Im Jahr 2014 haben sich die NATO-Staaten darauf geeinigt, 2 Prozent ihres Bruttoinlandsprodukts (BIP) für die Verteidigung auszugeben. Wedomosti weist darauf hin, dass die Niederlande während Ruttes Amtszeit die Mindestgrenze für Verteidigungsausgaben von 2 Prozent des BIP nicht erreicht haben. Laut der offiziellen NATO-Statistik haben bis Juni 2024 23 von 32 Mitgliedstaaten dieses Niveau erreicht.
Was eine mögliche Rückkehr Trumps ins Weiße Haus angeht, wisse Rutte aus eigener Erfahrung, wie man mit Trump effektiv zusammenarbeiten könne, so Wedomosti. Während Trumps erster Amtszeit in den Jahren von 2017 bis 2021 sei Rutte einer der wenigen europäischen Staats- und Regierungschefs gewesen, die in der Lage gewesen seien, stabile Arbeitsbeziehungen mit dem damaligen US-Präsidenten aufzubauen.
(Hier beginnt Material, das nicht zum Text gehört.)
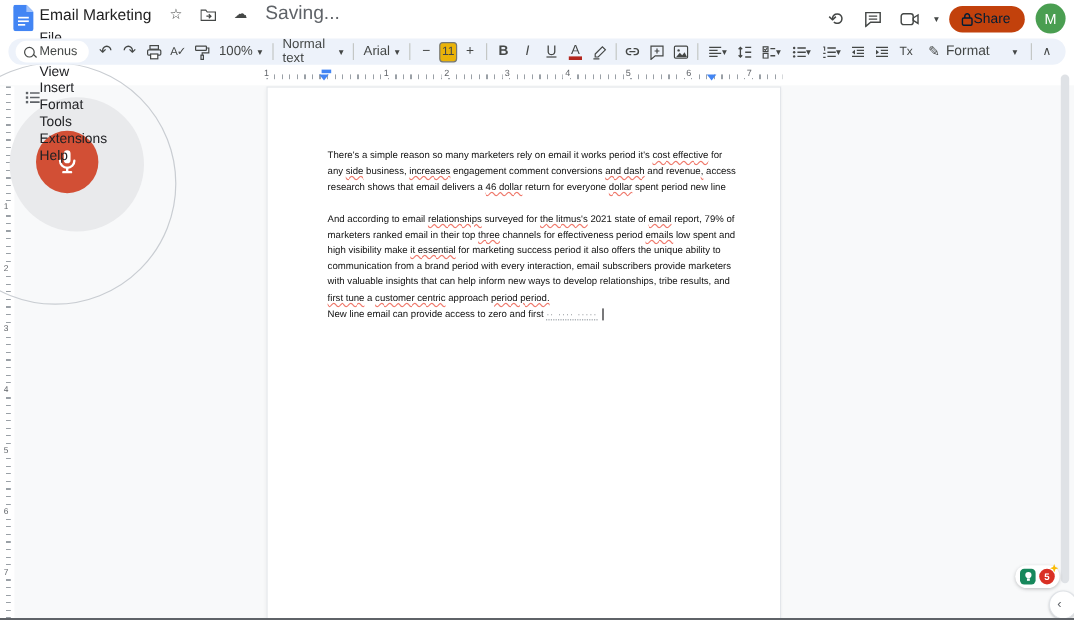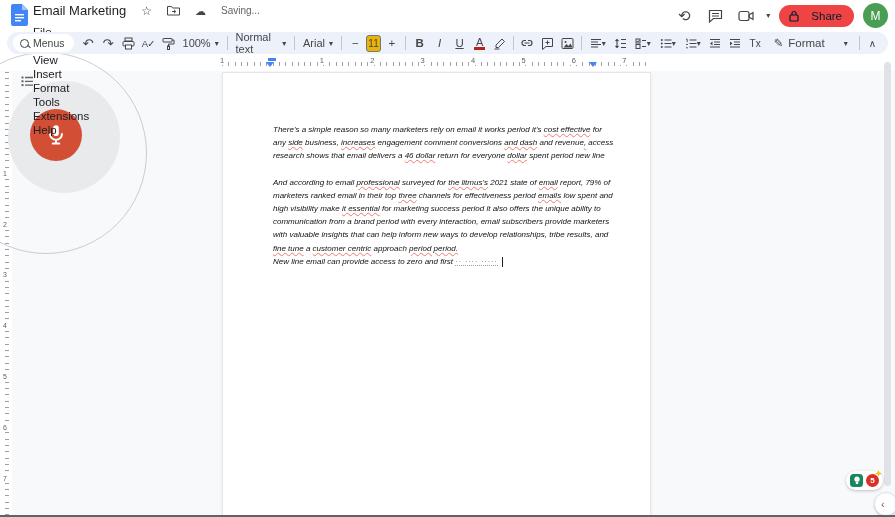--- a/index.html
+++ b/index.html
@@ -5,26 +5,26 @@
   html,body{margin:0;padding:0;}
   body{font-family:"Liberation Sans","DejaVu Sans",sans-serif;}
   #app{position:relative;width:895px;height:517px;background:#fff;overflow:hidden;}
 
   
   .header{position:absolute;top:0;left:0;right:0;height:31px;background:#fff;z-index:10;}
   .docs-logo{position:absolute;left:11px;top:4px;width:17px;height:22px;}
   .title-row{position:absolute;left:33px;top:3px;display:flex;align-items:center;gap:15px;}
   .doc-title{font-size:13px;color:#1f1f1f;}
   .hd-ic{color:#444746;font-size:12px;line-height:12px;display:inline-flex;align-items:center;}
-  .saving{font-size:10px;color:#5f6368;}
+  .saving{font-size:16px;color:#5f6368;}
   .menubar{position:absolute;left:26px;top:25px;display:flex;flex-direction:column;}
   .menu-item{font-size:11.5px;color:#202124;padding:1px 7px;border-radius:6px;cursor:default;}
   .hdr-right{position:absolute;right:7px;top:2px;height:27px;display:flex;align-items:center;gap:9px;}
   .hbtn{width:22px;height:22px;display:flex;align-items:center;justify-content:center;color:#444746;}
-  .share-btn{display:flex;align-items:center;gap:12px;background:#ef4444;color:#001d35;font-size:11.5px;padding:5px 12px 5px 10px;border-radius:14px;}
+  .share-btn{display:flex;align-items:center;gap:0;background:#c2410c;color:#001d35;font-size:11.5px;padding:5px 12px 5px 10px;border-radius:14px;}
   .avatar{width:25px;height:25px;border-radius:50%;background:#4a9e51;color:#fff;font-size:12px;display:flex;align-items:center;justify-content:center;}
   .caret{font-size:8px;color:#444746;}
 
   
   .toolbar{position:absolute;top:32px;left:7px;right:7px;height:22px;background:#edf2fa;border-radius:11px;display:flex;align-items:center;gap:1px;padding:0 6px;z-index:10;box-sizing:border-box;}
   .menus-pill{display:flex;align-items:center;gap:4px;background:#fff;border-radius:12px;height:18px;padding:0 9px 0 7px;font-size:10.5px;color:#444746;margin-right:4px;}
   .mag{width:7px;height:7px;border:1.2px solid #444746;border-radius:50%;position:relative;display:inline-block;}
   .mag:after{content:"";position:absolute;width:4px;height:1.2px;background:#444746;transform:rotate(45deg);right:-3px;bottom:-1px;}
   .ibtn{min-width:19px;height:20px;display:flex;align-items:center;justify-content:center;color:#444746;font-size:11.5px;border-radius:4px;}
   .tsep{width:1px;height:14px;background:#c4c7c5;margin:0 3px;}
@@ -48,21 +48,21 @@
   .marker-bar{position:absolute;width:8px;height:2.5px;background:#4285f4;}
   .canvas{position:absolute;top:71px;left:0;right:0;bottom:0;background:#f8f9fa;z-index:1;}
   .v-ruler{position:absolute;top:72px;left:0;width:12px;height:443px;background:#fff;z-index:2;}
   .v-ticks{position:absolute;left:5px;top:0;width:4px;height:100%;background:repeating-linear-gradient(to bottom,#9aa0a6 0 1px,transparent 1px 6.32px);}
   .v-num{position:absolute;left:0;width:10px;text-align:center;font-size:7px;color:#5f6368;background:#fff;transform:translateY(-50%);}
 
   
   .page{position:absolute;left:222px;top:72px;width:429px;height:445px;background:#fff;border:1px solid #e3e6ea;box-sizing:border-box;z-index:2;box-shadow:0 1px 3px rgba(60,64,67,.08);}
   .doc-text{position:absolute;left:50px;top:50px;width:340px;font-size:8px;line-height:13.2px;color:#111;}
   .para{margin:0 0 13px 0;}
-  .line{white-space:nowrap;font-style:italic;}
+  .line{white-space:nowrap;}
   .flag{text-decoration-line:underline;text-decoration-style:wavy;text-decoration-color:#ef7a6d;text-decoration-thickness:1px;text-underline-offset:1px;}
   .interim{color:#80868b;font-size:7px;letter-spacing:1px;border-bottom:1px dotted #9aa0a6;}
   .cursor{display:inline-block;width:1.5px;height:10px;background:#202124;margin-left:4px;vertical-align:middle;}
 
   
   .voice{position:absolute;inset:0;z-index:5;pointer-events:none;}
   .v-ring{position:absolute;left:-55px;top:52px;width:200px;height:200px;border-radius:50%;border:1px solid #c9cdd2;}
   .v-pulse{position:absolute;left:8px;top:81px;width:112px;height:112px;border-radius:50%;background:#e9eaec;}
   .v-mic{position:absolute;left:30px;top:109px;width:52px;height:52px;border-radius:50%;background:#d24f35;display:flex;align-items:center;justify-content:center;pointer-events:auto;}
   .v-list{position:absolute;left:21px;top:76px;pointer-events:auto;}
@@ -112,26 +112,26 @@
   </div>
 
   <div class="page">
     <div class="doc-text" id="doc-text">
         <div class="para">
           <div class="line"><span>There's a simple reason so many marketers rely on email it works period it's </span><span class="flag">cost effective</span><span> for</span></div>
           <div class="line"><span>any </span><span class="flag">side</span><span> business, </span><span class="flag">increases</span><span> engagement comment conversions </span><span class="flag">and dash</span><span> and revenue</span><span class="flag">,</span><span> access</span></div>
           <div class="line"><span>research shows that email delivers a </span><span class="flag">46 dollar</span><span> return for everyone </span><span class="flag">dollar</span><span> spent period new line</span></div>
         </div>
         <div class="para">
-          <div class="line"><span>And according to email </span><span class="flag">professional</span><span> surveyed for </span><span class="flag">the litmus's</span><span> 2021 state of </span><span class="flag">email</span><span> report, 79% of</span></div>
+          <div class="line"><span>And according to email </span><span class="flag">relationships</span><span> surveyed for </span><span class="flag">the litmus's</span><span> 2021 state of </span><span class="flag">email</span><span> report, 79% of</span></div>
           <div class="line"><span>marketers ranked email in their top </span><span class="flag">three</span><span> channels for effectiveness period </span><span class="flag">emails</span><span> low spent and</span></div>
           <div class="line"><span>high visibility make </span><span class="flag">it essential</span><span> for marketing success period it also offers the unique ability to</span></div>
           <div class="line"><span>communication from a brand period with every interaction, email subscribers provide marketers</span></div>
           <div class="line"><span>with valuable insights that can help inform new ways to develop relationships, tribe results, and</span></div>
-          <div class="line"><span class="flag">fine tune</span><span> a </span><span class="flag">customer centric</span><span> approach </span><span class="flag">period period.</span></div>
+          <div class="line"><span class="flag">first tune</span><span> a </span><span class="flag">customer centric</span><span> approach </span><span class="flag">period period.</span></div>
           <div class="line"><span>New line email can provide access to zero and first </span><span class="interim">·· ···· ·····</span><span class="cursor"></span></div>
         </div>
       </div>
   </div>
 
   <div class="header">
     <svg class="docs-logo" viewBox="0 0 17 22">
       <path d="M2 0h9l6 6v14a2 2 0 0 1-2 2H2a2 2 0 0 1-2-2V2a2 2 0 0 1 2-2z" fill="#4285f4"></path>
       <path d="M11 0l6 6h-6z" fill="#a1c2fa"></path>
       <rect x="4" y="10" width="9" height="1.4" fill="#fff"></rect>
Anscheinend sei Rutte bereit, weiter mit Trump zusammenzuarbeiten, so die Zeitung. Auf der jüngsten Münchner Sicherheitskonferenz im Februar sagte Rutte: "Wir sollten aufhören zu jammern und über Trump zu nörgeln." Es sei die Entscheidung der US-Amerikaner, wen sie wählten. "Wir müssen mit jedem zusammenarbeiten, der auf der Tanzfläche ist." Kurz vor der Amtsübergabe sagte Rutte in Brüssel, dass er sowohl mit Harris als auch mit Trump zusammenarbeiten könne, "egal, wie die Wahlen ausgehen".
Ein NATO-Generalsekretär sei keine unabhängige Figur und man sollte nicht erwarten, dass Rutte den Kurs der Allianz grundlegend ändern könne, erklärte Julia Semke, eine führende Expertin am Zentrum für umfassende Studien in der HSE-Universität, gegenüber Wedomosti.
Im Grunde genommen bestehe seine Hauptaufgabe darin, einen Kompromiss zwischen den 32 NATO-Staaten zu finden und an der Konsolidierung aller Mitglieder mitzuwirken. Das sei auch der Grund, warum Rutte zu diesem Posten ernannt wurde – wegen seiner Qualitäten als Verhandlungsvermittler, so die Expertin.
Rutte sei ein absolut überzeugter euro-atlantischer Politiker mit größerem politischem Gewicht als Stoltenberg, sagte Jegor Sergejew, ein leitender Forscher am Institut für internationale Studien des Moskauer Staatsinstituts für internationale Beziehungen, gegenüber der Zeitung. Auch die Politik der NATO bezüglich des Ukraine-Kriegs werde sich wahrscheinlich nicht ändern, so Sergejew.
Alle wichtigen Entscheidungen der Allianz in dieser Frage seien beim NATO-Jubiläumsgipfel im Juli getroffen worden, betont der Experte. Wie es heißt, wurde eine vollumfängliche Solidarität mit der Ukraine und die Bereitstellung von mindestens 40 Milliarden Euro an Kiew für das kommende Jahr angekündigt. Außerdem sehe die NATO die Ukraine auf einen "unumkehrbaren Weg" in Richtung Mitgliedschaft in der Allianz.
Sergejew betont, dass Russland "nach wie vor die größte Bedrohung für die NATO" sei. Daher habe der militärische Konflikt zwischen Moskau und Kiew Priorität, meint der Experte.